§ **TASK DETAILS**: From the first line to the last, print the records exactly, leaving out the pictures.

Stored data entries
* * * *

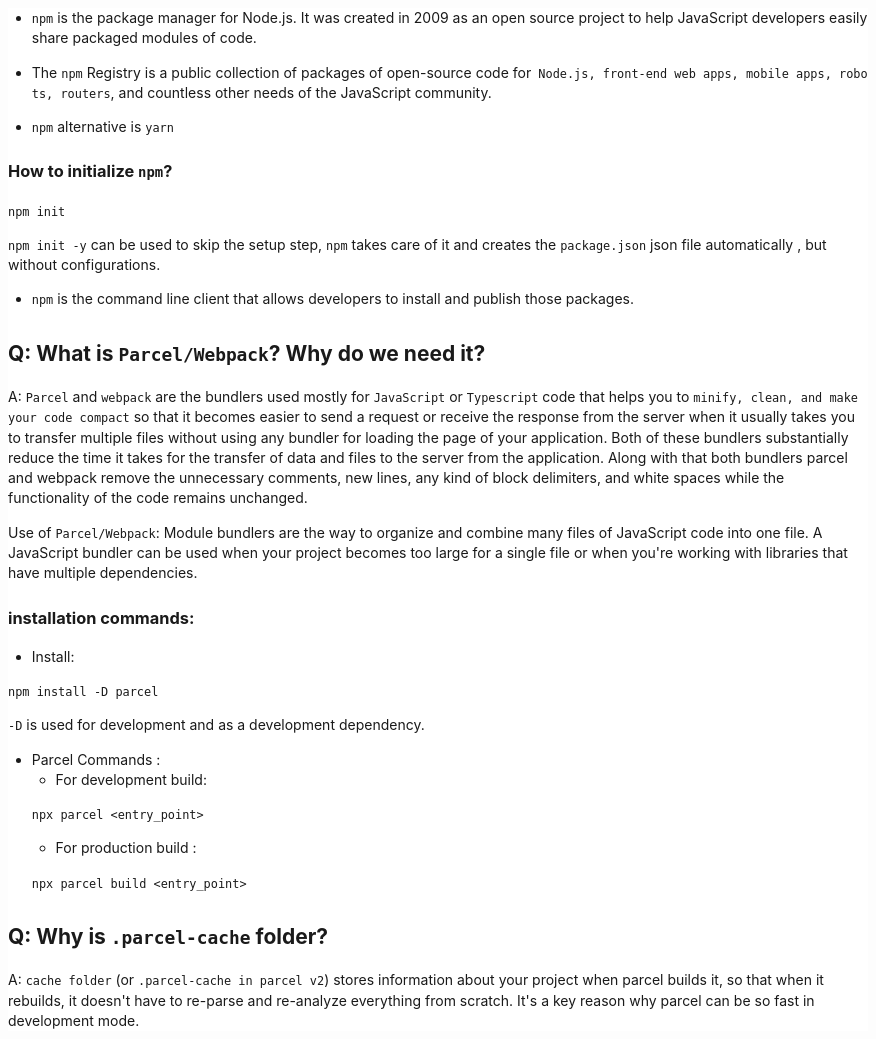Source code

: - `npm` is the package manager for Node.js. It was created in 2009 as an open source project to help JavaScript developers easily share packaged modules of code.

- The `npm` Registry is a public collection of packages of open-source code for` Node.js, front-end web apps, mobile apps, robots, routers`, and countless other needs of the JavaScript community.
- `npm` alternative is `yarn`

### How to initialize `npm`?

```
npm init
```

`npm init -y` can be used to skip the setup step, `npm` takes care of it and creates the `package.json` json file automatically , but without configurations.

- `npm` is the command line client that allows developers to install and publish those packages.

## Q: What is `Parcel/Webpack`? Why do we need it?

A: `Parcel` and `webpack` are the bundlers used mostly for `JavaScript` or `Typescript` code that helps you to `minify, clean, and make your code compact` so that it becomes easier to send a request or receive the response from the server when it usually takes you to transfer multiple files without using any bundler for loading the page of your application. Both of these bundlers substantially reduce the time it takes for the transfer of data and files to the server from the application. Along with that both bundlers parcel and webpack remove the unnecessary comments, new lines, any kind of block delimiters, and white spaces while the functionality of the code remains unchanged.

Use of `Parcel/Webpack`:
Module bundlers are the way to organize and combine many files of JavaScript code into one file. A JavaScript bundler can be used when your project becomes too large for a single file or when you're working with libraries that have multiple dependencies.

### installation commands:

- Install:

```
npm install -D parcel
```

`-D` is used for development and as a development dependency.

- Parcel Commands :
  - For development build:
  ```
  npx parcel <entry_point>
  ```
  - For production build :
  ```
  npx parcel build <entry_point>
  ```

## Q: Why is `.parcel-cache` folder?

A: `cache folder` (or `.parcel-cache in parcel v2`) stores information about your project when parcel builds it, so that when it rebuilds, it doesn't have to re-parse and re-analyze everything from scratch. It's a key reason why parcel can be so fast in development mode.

* * * *

§ **RESULT OF THIS EXERCISE**:
Source code

: - `npm` is the package manager for Node.js. It was created in 2009 as an open source project to help JavaScript developers easily share packaged modules of code.

- The `npm` Registry is a public collection of packages of open-source code for` Node.js, front-end web apps, mobile apps, robots, routers`, and countless other needs of the JavaScript community.
- `npm` alternative is `yarn`

### How to initialize `npm`?

```
npm init
```

`npm init -y` can be used to skip the setup step, `npm` takes care of it and creates the `package.json` json file automatically , but without configurations.

- `npm` is the command line client that allows developers to install and publish those packages.

## Q: What is `Parcel/Webpack`? Why do we need it?

A: `Parcel` and `webpack` are the bundlers used mostly for `JavaScript` or `Typescript` code that helps you to `minify, clean, and make your code compact` so that it becomes easier to send a request or receive the response from the server when it usually takes you to transfer multiple files without using any bundler for loading the page of your application. Both of these bundlers substantially reduce the time it takes for the transfer of data and files to the server from the application. Along with that both bundlers parcel and webpack remove the unnecessary comments, new lines, any kind of block delimiters, and white spaces while the functionality of the code remains unchanged.

Use of `Parcel/Webpack`:
Module bundlers are the way to organize and combine many files of JavaScript code into one file. A JavaScript bundler can be used when your project becomes too large for a single file or when you're working with libraries that have multiple dependencies.

### installation commands:

- Install:

```
npm install -D parcel
```

`-D` is used for development and as a development dependency.

- Parcel Commands :
  - For development build:
  ```
  npx parcel <entry_point>
  ```
  - For production build :
  ```
  npx parcel build <entry_point>
  ```

## Q: Why is `.parcel-cache` folder?

A: `cache folder` (or `.parcel-cache in parcel v2`) stores information about your project when parcel builds it, so that when it rebuilds, it doesn't have to re-parse and re-analyze everything from scratch. It's a key reason why parcel can be so fast in development mode.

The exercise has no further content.